Toda vez que a professora acaba de fritar pastel, adverte seu filho de que “tá quente”. Por causa disso, quando o garoto está com vontade de comer pastel, ele pede “mãe, faz taquente?”.

Primeiro você acha engraçadinho e se lembra do Marcelo marmelo martelo, da Ruth Rocha. Depois pensa um pouco mais.

Olha só: em nenhum momento a mãe apontou o pastel e disse “isto é um taquente”, que seria o modo mais ostensivo de se adquirir vocabulário. Tampouco disse ao menino, “Fulano, faz favor, me dá um taquente”, que é o modo mais comum como todos nós costumamos adquirir vocabulário nessa idade: (1) ela me pediu um taquente, (2) ela apontou o objeto frito em forma de meia-lua, (3) logo, o objeto frito é um taquente.

Não, em verdade o que aconteceu foi que, repetidas vezes, a professora soltou a palavra “taquente” em um cenário bem definido, sempre o mesmo cenário básico. Havia pastéis em todas as repetições de tal cenário. Então, o garoto associou a palavra “taquente” àquele cenário e, necessariamente, à presença de pastéis, mas isso não quer dizer, necessariamente, que ele chame o pastel de taquente. De fato, essa palavra veio associada a uma experiência muito mais complexa: a pia da cozinha coberta de discos amarelos com plástico embaixo, o barulho da banha crepitando, o calor do fogão, o cheiro, a toalha de papel embebida em gordura, o queijo se esticando depois da mordida (não gosto de pastel de carne), a mão melada. Considero muito limitado atribuir o nome “taquente” apenas ao pastel.
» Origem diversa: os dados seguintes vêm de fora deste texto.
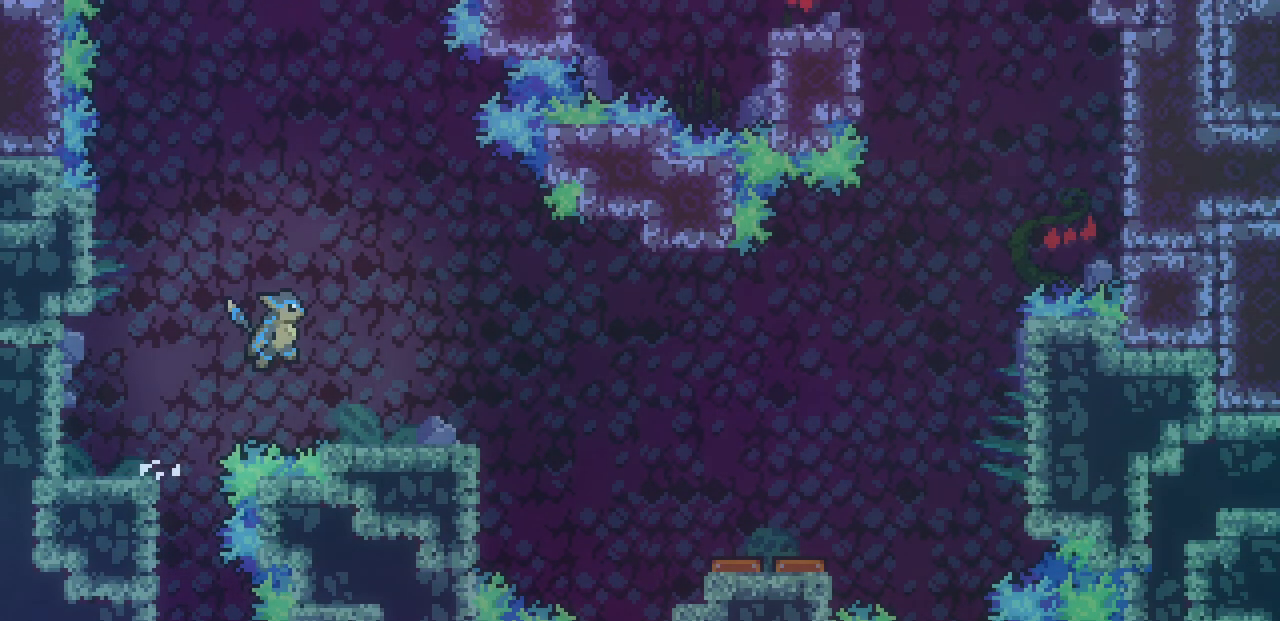
{"keys": ["right"], "events": [[250, "z", "up"]]}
Na óptica do menino, “fazer taquente” é gerar toda essa situação. Só que a mãe não sabe: entendeu (corretamente) que é “fazer pastel”, e isso lhe basta, assim como seu filho vai se lembrar, daqui a trinta anos, que pedia para fazer taquente e que isso significava pedir para fazer pastel.

Então, algumas lições você extrai de imediato, ou, pelo menos, eu as extraí.
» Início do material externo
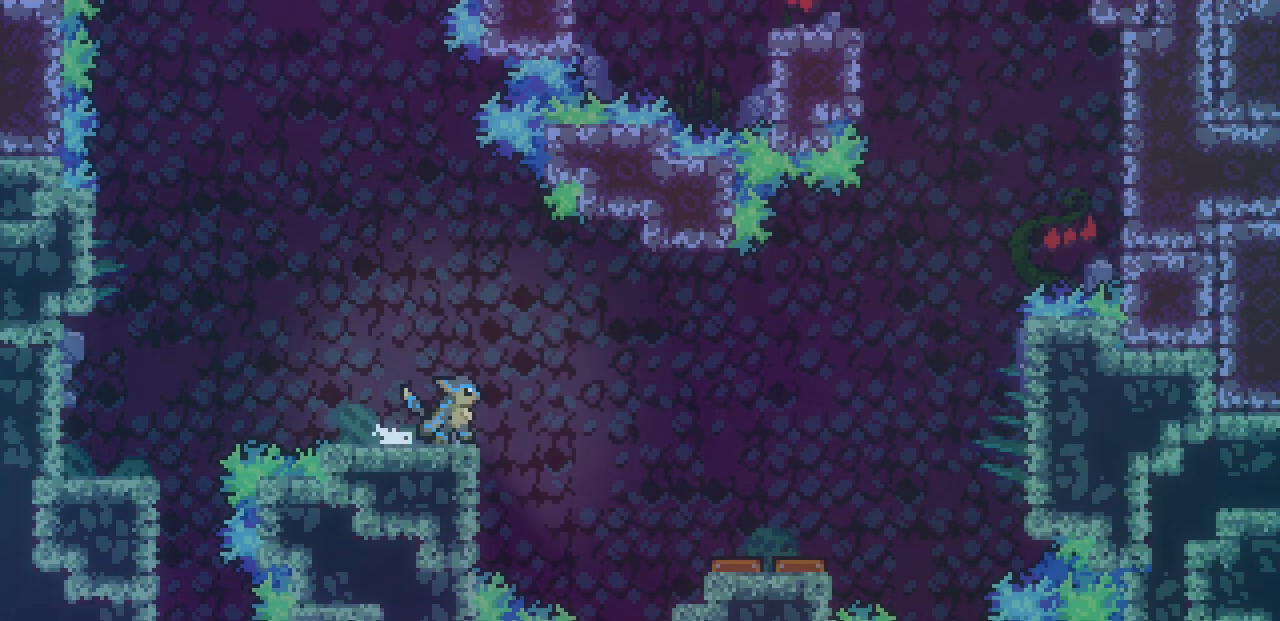
{"keys": ["right", "z"], "events": [[34, "z", "down"]]}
1. De modo amplo, as pessoas entendem o que você diz e isso é suficiente para a comunicação, para se gerar o resultado desejado (nesse caso, a mãe atender ao pedido e fazer pastel) — mas isso não quer dizer, em absoluto, que tenham entendido a mesma coisa que você quis dizer.

2. A aquisição de vocabulário é bastante dependente de contexto.

3. Cada palavra significa determinado significado, que está no dicionário. Acontece que, para cada ser humano, existe um mundo de conceitos e experiências pessoais, construídos historicamente, e são essas idéias que compõem o significado da palavra. Portanto, o significado é diferente para cada pessoa. Felizmente, os elementos primordiais são, na maioria das vezes, comuns a todo o mundo, e assim conseguimos nos entender. Mas nunca estamos (eu escrevendo ou falando e você lendo ou ouvindo) referindo-nos exatamente à mesma coisa. Uma característica que as instituições têm (a escola, a caserna, a Igreja) é justamente procurar uniformizar, tanto quanto possível, o vocabulário de seus integrantes, fazendo-os entender a mesma coisa do modo o mais parecido possível um com o dos outros, de modo a tornar irrelevantes ou indistintas as diferenças de percepção da palavra.

Mas é assim mesmo, não é? Novamente, esse é o problema da tradução de que tratei abaixo. Cada palavra tem tanta história por trás, história construída por seus falantes nativos, que uma completa e perfeita tradução é impossível. Pois se é impossível até entre aqueles falantes originais, que não concordam sobre o significado e nem percebem isso!